In the 1970s the perception of the model went through a metamorphosis: in '72 the Olympic swimmer Mark Spitz celebrated his triumph at the Munich Olympics by holding his Gazelle aloft during the performance of the national anthem, attracting a strong controversy; in '73 the model-sosia of adidas Jaguar supplanted the Gazelle on which, however, the entire City Series of the brand was based in the future; in '76 the Gazelle appeared on the pages of the legendary Japanese magazine Popeye that cemented its status in the emerging fashion scene of Tokyo pre-Harajuku and, in '79, the shoe had a reissue under the name of Gazelle Special.
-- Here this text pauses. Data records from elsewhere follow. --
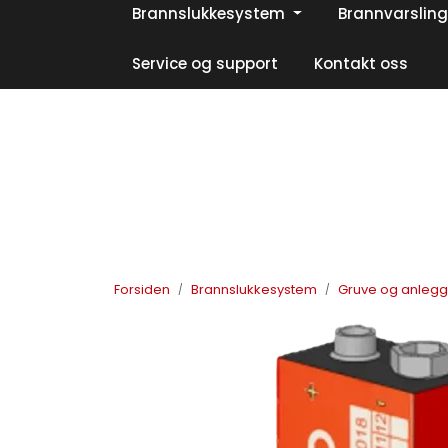
Skip to main content
Brannslukkesystem
Brannvarsling
|
|
|
Facebook
Instagram
LinkedIn
Service og support
Kontakt oss
Forsiden
Brannslukkesystem
Gruve og anleg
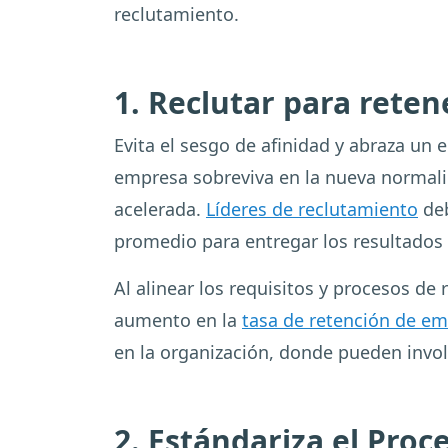
reclutamiento.
1. Reclutar para rete
Evita el sesgo de afinidad y abraza un e
empresa sobreviva en la nueva normal
acelerada.
Líderes de reclutamiento
deb
promedio para entregar los resultados
Al alinear los requisitos y procesos de 
aumento en la
tasa de retención de e
en la organización, donde pueden involu
2.
Estándariza el Pro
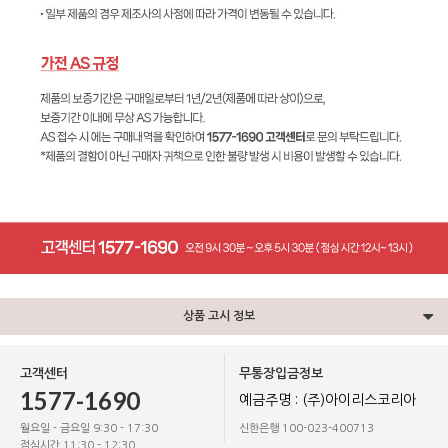
상품 고시 정보
고객센터
무통장입금정보
1577-1690
예금주명 : (주)아이리스코리아
월요일 - 금요일 9:30 - 17:30
신한은행 100-023-400713
점심시간 11:30 - 12:30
In the '80s, however, through the spread of hip-hop music in the UK and its fusion with the football-centric style of hooligans, the Gazelle became a central element of youth clothing, enriching itself with a new colorway, and then expanding its presence across the breadth of the urban scene: from breakdancing to skate, from hip-hop to the world of basketball.
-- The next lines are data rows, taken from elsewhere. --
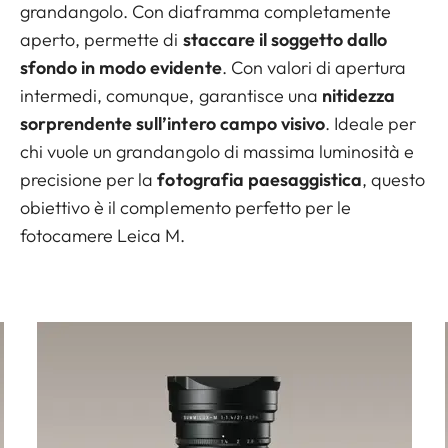
grandangolo. Con diaframma completamente
aperto, permette di
staccare il soggetto dallo
sfondo in modo evidente
. Con valori di apertura
intermedi, comunque, garantisce una
nitidezza
sorprendente sull’intero campo visivo
. Ideale per
chi vuole un grandangolo di massima luminosità e
precisione per la
fotografia paesaggistica
, questo
obiettivo è il complemento perfetto per le
fotocamere Leica M.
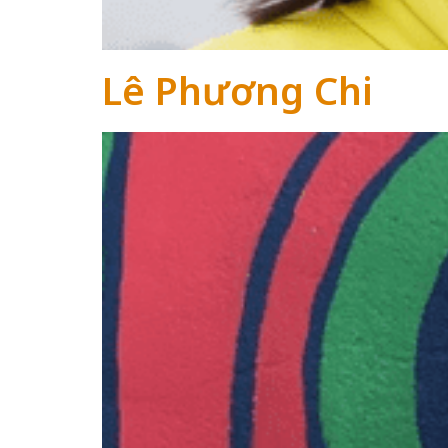
Lê Phương Chi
This diffusion prepared the ground for the '90s, when from the soil of hooligan culture blossomed the flower of Britpop: Oasis and Blur included the Gazelle in that glossary sportswear that would become part of the language of streetwear twenty years later. Meanwhile the nascent legion of supermodels adopted Gazelles as sporty, disengaged shoes for when the heels of the catwalk became uncomfortable. It was the ultimate coronation of the Gazelle: cool kids halfway around the world were wearing them, the shoes were colorful yet minimal, evoked the world of American and European subcultures, and most importantly, they were accessible in many markets and for every audience. Their success was the success of a democratic design that, starting from the hyper-athletic inspiration of the origins, discovered that sportswear could become the fuel for a completely different phenomenon, that from sport borrowed the social dynamics of the group and the popularity among the new generations but that transcended the idea of simple athletic performance to approach self-expression and a new language of dress. It was precisely the Gazelles of this period that were replicated in 2016 during the relaunch of the silhouette. Again Gary Aspden explained to Complex the phenomenon this way:
«I was saying how to someone how the Gazelle has overtaken their original purpose and function and how no serious athlete would use a shoe like that to train in, and then I remembered seeing James Bond working out in a pair in one of the recent Daniel Craig films. If they are good enough for James Bond to use in the gym, then who am I to argue otherwise?»